(Records provided begins)
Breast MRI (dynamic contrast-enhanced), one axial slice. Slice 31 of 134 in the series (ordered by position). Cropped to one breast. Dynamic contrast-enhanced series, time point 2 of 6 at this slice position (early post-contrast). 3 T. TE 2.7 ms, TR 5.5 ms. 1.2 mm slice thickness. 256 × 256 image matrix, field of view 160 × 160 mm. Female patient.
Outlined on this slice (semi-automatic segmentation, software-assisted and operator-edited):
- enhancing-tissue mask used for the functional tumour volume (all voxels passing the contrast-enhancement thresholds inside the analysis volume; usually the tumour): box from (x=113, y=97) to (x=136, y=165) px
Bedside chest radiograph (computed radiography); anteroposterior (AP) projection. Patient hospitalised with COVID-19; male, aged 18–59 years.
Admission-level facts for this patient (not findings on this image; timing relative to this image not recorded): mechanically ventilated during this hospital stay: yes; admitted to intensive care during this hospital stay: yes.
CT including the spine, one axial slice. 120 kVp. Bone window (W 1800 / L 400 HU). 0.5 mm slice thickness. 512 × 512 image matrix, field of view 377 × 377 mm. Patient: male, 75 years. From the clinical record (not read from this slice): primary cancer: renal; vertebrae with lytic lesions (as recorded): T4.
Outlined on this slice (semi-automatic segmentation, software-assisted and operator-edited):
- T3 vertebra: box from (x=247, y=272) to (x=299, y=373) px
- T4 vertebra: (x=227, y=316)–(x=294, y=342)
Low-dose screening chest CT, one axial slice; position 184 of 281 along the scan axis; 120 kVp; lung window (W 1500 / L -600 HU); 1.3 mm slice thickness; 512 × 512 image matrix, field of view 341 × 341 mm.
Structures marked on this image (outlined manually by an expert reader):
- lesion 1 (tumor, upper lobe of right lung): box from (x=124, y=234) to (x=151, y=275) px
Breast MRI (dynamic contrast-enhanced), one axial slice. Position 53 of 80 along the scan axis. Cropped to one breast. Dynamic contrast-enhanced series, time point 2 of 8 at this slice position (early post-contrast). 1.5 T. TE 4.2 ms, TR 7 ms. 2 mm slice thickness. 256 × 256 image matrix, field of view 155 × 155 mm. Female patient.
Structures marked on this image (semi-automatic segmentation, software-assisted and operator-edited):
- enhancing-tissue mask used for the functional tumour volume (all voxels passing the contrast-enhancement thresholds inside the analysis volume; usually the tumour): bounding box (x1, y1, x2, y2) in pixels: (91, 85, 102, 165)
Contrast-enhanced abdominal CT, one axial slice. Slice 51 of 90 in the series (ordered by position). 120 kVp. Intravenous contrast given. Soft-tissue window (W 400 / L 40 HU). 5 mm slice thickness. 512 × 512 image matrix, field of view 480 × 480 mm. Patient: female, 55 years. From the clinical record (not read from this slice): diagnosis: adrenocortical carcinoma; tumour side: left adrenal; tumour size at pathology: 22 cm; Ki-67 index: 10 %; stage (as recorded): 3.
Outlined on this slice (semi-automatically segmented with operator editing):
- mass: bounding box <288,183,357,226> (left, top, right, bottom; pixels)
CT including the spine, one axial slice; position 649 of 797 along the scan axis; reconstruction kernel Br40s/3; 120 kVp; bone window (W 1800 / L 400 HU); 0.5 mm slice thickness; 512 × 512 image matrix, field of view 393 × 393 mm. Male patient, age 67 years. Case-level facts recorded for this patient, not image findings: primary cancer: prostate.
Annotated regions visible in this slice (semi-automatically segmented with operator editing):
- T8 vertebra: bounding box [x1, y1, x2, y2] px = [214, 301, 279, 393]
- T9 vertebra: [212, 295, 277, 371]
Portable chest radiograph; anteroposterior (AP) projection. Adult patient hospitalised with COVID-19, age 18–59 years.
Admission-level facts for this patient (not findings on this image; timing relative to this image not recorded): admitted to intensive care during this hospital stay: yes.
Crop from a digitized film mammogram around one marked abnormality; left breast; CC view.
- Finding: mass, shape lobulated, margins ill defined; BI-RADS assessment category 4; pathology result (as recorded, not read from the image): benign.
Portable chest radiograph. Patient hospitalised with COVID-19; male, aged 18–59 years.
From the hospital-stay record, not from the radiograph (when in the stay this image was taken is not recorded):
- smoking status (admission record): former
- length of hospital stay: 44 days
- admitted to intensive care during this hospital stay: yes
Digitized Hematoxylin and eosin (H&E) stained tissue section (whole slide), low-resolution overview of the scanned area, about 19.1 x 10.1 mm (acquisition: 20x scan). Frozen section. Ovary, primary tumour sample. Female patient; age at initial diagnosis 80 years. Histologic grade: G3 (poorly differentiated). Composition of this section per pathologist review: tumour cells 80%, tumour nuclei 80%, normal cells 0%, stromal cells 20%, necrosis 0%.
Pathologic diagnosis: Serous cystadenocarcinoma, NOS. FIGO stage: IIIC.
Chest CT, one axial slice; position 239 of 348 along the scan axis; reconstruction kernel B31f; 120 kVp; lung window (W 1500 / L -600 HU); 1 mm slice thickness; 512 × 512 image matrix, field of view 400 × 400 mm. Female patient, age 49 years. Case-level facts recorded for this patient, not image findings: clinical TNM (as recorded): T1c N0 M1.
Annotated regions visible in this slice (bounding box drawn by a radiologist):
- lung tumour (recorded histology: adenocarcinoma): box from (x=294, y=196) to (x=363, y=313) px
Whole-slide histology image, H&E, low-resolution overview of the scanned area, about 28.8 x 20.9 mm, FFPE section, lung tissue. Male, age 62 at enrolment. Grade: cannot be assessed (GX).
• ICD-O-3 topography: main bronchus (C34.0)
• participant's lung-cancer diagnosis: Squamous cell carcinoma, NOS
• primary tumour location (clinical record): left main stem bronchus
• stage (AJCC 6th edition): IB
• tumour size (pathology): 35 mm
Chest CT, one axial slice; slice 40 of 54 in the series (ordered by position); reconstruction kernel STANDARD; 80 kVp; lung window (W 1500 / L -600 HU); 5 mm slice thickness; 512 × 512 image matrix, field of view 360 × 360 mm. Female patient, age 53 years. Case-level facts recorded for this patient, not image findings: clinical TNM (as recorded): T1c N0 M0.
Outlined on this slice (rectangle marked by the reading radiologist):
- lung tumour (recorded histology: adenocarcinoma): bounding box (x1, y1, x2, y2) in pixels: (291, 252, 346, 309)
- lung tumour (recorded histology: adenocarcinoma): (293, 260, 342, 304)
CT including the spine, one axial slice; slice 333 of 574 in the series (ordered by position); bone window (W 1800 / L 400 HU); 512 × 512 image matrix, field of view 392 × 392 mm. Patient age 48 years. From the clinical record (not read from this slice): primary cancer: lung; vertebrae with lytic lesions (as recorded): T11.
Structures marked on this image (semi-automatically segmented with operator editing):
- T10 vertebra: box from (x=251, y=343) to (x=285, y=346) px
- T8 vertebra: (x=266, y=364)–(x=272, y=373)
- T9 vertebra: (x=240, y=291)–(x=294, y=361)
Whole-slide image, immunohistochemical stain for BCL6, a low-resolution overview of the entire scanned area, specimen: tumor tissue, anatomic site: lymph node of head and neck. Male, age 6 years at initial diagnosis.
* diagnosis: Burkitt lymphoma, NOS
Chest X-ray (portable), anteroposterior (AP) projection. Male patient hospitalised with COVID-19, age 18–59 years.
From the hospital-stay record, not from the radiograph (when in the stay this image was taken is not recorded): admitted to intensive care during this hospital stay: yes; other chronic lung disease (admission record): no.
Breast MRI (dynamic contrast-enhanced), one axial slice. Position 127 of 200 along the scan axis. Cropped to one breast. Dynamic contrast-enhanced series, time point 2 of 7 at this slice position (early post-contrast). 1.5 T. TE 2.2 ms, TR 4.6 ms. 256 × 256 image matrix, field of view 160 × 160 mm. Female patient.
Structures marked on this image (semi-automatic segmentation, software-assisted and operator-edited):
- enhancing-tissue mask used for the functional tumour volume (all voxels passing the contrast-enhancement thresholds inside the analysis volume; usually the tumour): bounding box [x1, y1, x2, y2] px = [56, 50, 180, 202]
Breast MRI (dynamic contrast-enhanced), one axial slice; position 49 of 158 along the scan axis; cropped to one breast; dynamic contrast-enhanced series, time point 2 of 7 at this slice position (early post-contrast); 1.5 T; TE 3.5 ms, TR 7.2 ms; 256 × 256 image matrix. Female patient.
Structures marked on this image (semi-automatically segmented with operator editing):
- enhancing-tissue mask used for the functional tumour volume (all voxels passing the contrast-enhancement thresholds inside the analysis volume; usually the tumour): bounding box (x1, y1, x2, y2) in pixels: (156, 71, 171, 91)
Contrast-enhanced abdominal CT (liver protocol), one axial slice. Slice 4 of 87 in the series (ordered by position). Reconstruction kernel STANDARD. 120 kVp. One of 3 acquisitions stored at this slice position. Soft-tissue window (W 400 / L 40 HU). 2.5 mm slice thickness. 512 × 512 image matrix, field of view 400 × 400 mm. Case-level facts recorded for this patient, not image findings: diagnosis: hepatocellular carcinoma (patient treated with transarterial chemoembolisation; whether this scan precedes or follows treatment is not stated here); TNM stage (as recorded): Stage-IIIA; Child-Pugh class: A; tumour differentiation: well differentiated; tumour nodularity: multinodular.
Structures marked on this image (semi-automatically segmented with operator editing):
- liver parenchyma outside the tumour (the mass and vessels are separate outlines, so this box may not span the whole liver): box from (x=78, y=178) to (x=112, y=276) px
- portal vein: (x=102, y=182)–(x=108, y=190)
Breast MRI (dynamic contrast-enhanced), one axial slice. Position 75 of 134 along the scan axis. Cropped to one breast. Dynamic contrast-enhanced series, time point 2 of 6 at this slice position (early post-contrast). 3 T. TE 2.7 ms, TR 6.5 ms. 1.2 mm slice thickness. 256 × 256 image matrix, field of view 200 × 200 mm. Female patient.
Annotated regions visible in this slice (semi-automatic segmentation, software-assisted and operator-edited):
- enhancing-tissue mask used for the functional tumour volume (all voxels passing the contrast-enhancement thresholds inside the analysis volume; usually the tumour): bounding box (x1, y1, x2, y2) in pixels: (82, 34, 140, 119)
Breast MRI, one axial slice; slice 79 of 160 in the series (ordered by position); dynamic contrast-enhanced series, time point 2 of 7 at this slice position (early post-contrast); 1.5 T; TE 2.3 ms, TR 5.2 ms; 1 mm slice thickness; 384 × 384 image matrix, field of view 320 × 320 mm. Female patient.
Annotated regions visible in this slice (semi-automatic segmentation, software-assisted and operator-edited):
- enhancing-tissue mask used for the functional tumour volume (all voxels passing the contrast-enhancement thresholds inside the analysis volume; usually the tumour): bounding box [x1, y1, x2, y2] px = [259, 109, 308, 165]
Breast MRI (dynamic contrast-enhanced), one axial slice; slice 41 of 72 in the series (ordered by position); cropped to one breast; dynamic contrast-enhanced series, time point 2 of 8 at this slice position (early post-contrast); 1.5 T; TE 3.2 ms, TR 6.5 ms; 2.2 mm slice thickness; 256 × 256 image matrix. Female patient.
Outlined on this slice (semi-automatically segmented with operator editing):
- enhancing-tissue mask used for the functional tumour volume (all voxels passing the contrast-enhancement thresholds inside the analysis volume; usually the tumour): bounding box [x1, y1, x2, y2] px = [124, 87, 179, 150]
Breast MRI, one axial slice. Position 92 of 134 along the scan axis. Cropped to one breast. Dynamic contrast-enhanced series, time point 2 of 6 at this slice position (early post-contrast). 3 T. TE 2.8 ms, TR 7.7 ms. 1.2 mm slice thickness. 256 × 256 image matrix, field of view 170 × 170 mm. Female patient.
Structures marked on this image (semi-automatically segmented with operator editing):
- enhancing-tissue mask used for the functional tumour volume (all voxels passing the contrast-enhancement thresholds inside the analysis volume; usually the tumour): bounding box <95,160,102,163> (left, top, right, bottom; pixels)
(Records provided ends)
Description of the task - Restate word for word only the lines above from the line containing "Crop from a" to the line containing "Portable chest radiograph.", both of them included.

Final answer -
Crop from a digitized film mammogram around one marked abnormality; left breast; CC view.
- Finding: mass, shape lobulated, margins ill defined; BI-RADS assessment category 4; pathology result (as recorded, not read from the image): benign.
Portable chest radiograph. Patient hospitalised with COVID-19; male, aged 18–59 years.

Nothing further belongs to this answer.